In [None]:
project_path = "/home/jupyter"
import os
import sys

sys.path.append(project_path)
import numpy as np
import pandas as pd
import matplotlib.pyplot as plt
import re
from google.cloud import bigquery

from fintrans_toolbox.src import bq_utils as bq
from fintrans_toolbox.src import table_utils as t


client = bigquery.Client()

In [None]:
# Summarise the data by country
UK_spending_by_country = '''SELECT time_period_value, destination_country, spend 
FROM `ons-fintrans-data-prod.fintrans_visa.spend_origin_and_channel` 
where time_period = 'Quarter'
and time_period_value != '2025Q1' 
and merchant_channel = 'Online' 
and cardholder_origin_country = 'All' 
and cardholder_origin = 'UNITED KINGDOM' 
and mcg != 'BUSINESS TO BUSINESS'
and destination_country != 'UNITED KINGDOM'
GROUP BY destination_country, time_period_value, spend 
ORDER BY time_period_value, destination_country DESC'''

df_by_country = bq.read_bq_table_sql(client, UK_spending_by_country)

df_by_country['year'] = df_by_country['time_period_value'].str[:4]

df_by_country.head()


In [None]:
df_by_country.to_csv('UK_country_intl.csv')

In [None]:
grouped_df = df_by_country.groupby(['year', 'destination_country'])['spend'].sum().reset_index()

In [None]:
grouped_df.to_csv('UK_country_yearly.csv')

df = pd.read_csv('UK_country_yearly.csv')
latest_year = df[df['year'] == 2024][['destination_country', 'spend']]
latest_year.to_csv('2024_countries.csv', index=False)


In [None]:
pivot_df = grouped_df.pivot(index='year', columns='destination_country', values='spend')

# Calculate index (2019 = 100)
base_year = '2019'
indexed_df = pivot_df.apply(lambda x: (x / x[base_year]) * 100)

# Plot the indexed spend values
indexed_df.plot(kind='line', marker='o')
plt.title('Indexed Yearly Spend by Destination Country (2019 = 100)')
plt.xlabel('Year')
plt.ylabel('Indexed Spend')
plt.legend(title='Destination Country')
plt.grid(True)
plt.show()


In [None]:
# Define EU countries
EU_definition = ['FRANCE', 'SPAIN', 'GERMANY', 'AUSTRIA', 'ITALY', 'NETHERLANDS','POLAND', 'PORTUGAL', 'REPUBLIC OF IRELAND', 'REST OF  EUROPE', 'SWITZERLAND']
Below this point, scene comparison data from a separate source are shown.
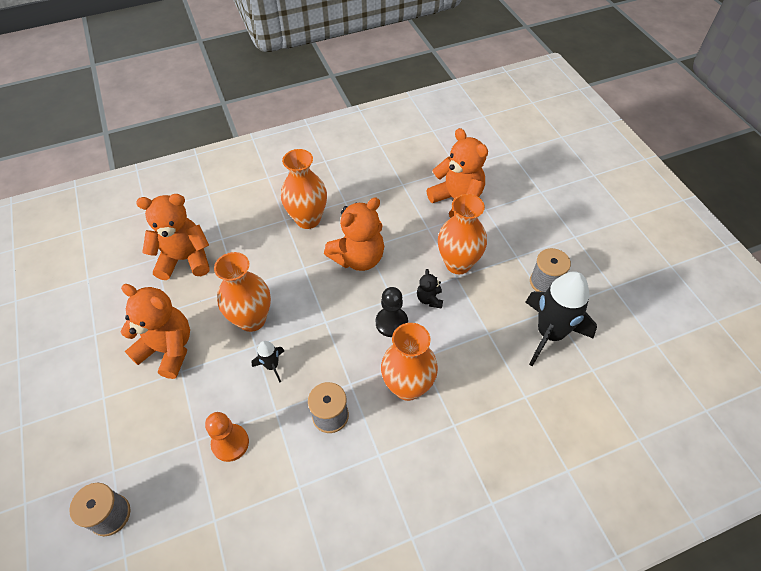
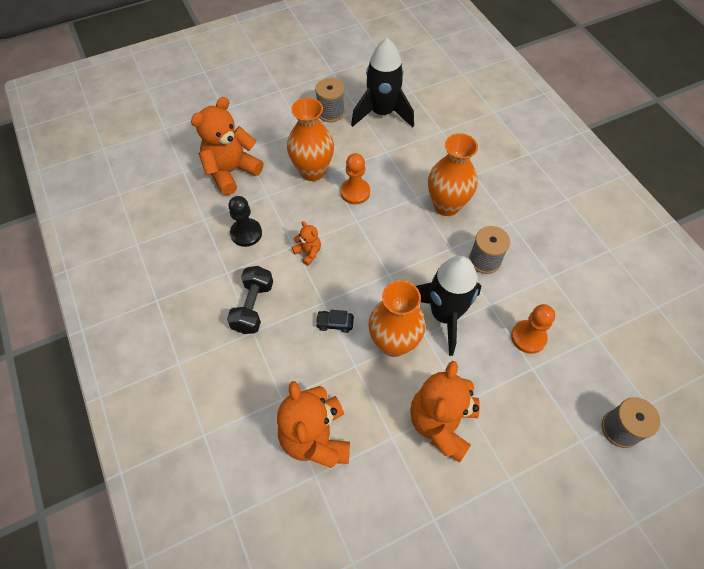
camera: 95 degrees left, 5 degrees up
(272, 366) = (444, 315): black rocket -> black rocket, size x2.18
(281, 275) = (335, 323): none -> black car
(308, 219) = (253, 307): orange vase -> black dumbbell
(358, 258) = (308, 252): orange teddy bear -> orange teddy bear, size x0.47
(391, 323) = (384, 220): black pawn -> black pawn (246, 233)
(429, 299) = (355, 192): black teddy bear -> orange pawn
# Label countries as 'EU' or 'Not EU'
grouped_df['EU'] = grouped_df['destination_country'].apply(lambda x: 'EU' if x in EU_definition else 'Not EU')

# Group by year and EU status
EU_NONEU = grouped_df.groupby(['year', 'EU'])['spend'].sum().reset_index()

# Save to CSV
grouped_df.to_csv('EU_grouped.csv', index=False)
EU_NONEU.to_csv('EU_NONEU.csv', index=False)


In [None]:
pivot_df = EU_NONEU.pivot(index='year', columns='EU', values='spend')

# Calculate index (2019 = 100)
base_year = '2019'
indexed_df = pivot_df.apply(lambda x: (x / x[base_year]) * 100)

# Plot the indexed spend values
indexed_df.plot(kind='line', marker='o')
plt.title('Indexed Yearly Online Spend by Destination (2019 = 100)')
plt.xlabel('Year')
plt.ylabel('Indexed Spend')
plt.legend(title='Destination Coun')
plt.grid(True)
plt.show()

In [None]:
# Group by 'mcg' and sum the 'spend'
total_spend_per_country = latest_year.groupby('destination_country')['spend'].sum()

# Get the top 10 'mcg' categories by spend
top_10_country = total_spend_per_country.nlargest(10)

# Check if the result is not empty
if not top_10_country.empty:
    # Calculate the percentage of total spend for these top 10
    top_10_country_percentage = (top_10_country / top_10_country.sum()) * 100

    # Plot the bar chart
    ax = top_10_country_percentage.plot(kind='bar', color='skyblue')

    # Customize the plot
    plt.ylabel('Percentage of Total Spend')
    plt.title('Top 10 Countries by percentage of total spend, 2024')
    plt.xticks(rotation=45, ha='right')
    plt.tight_layout()
    plt.show()
else:
    print("No data available to plot.")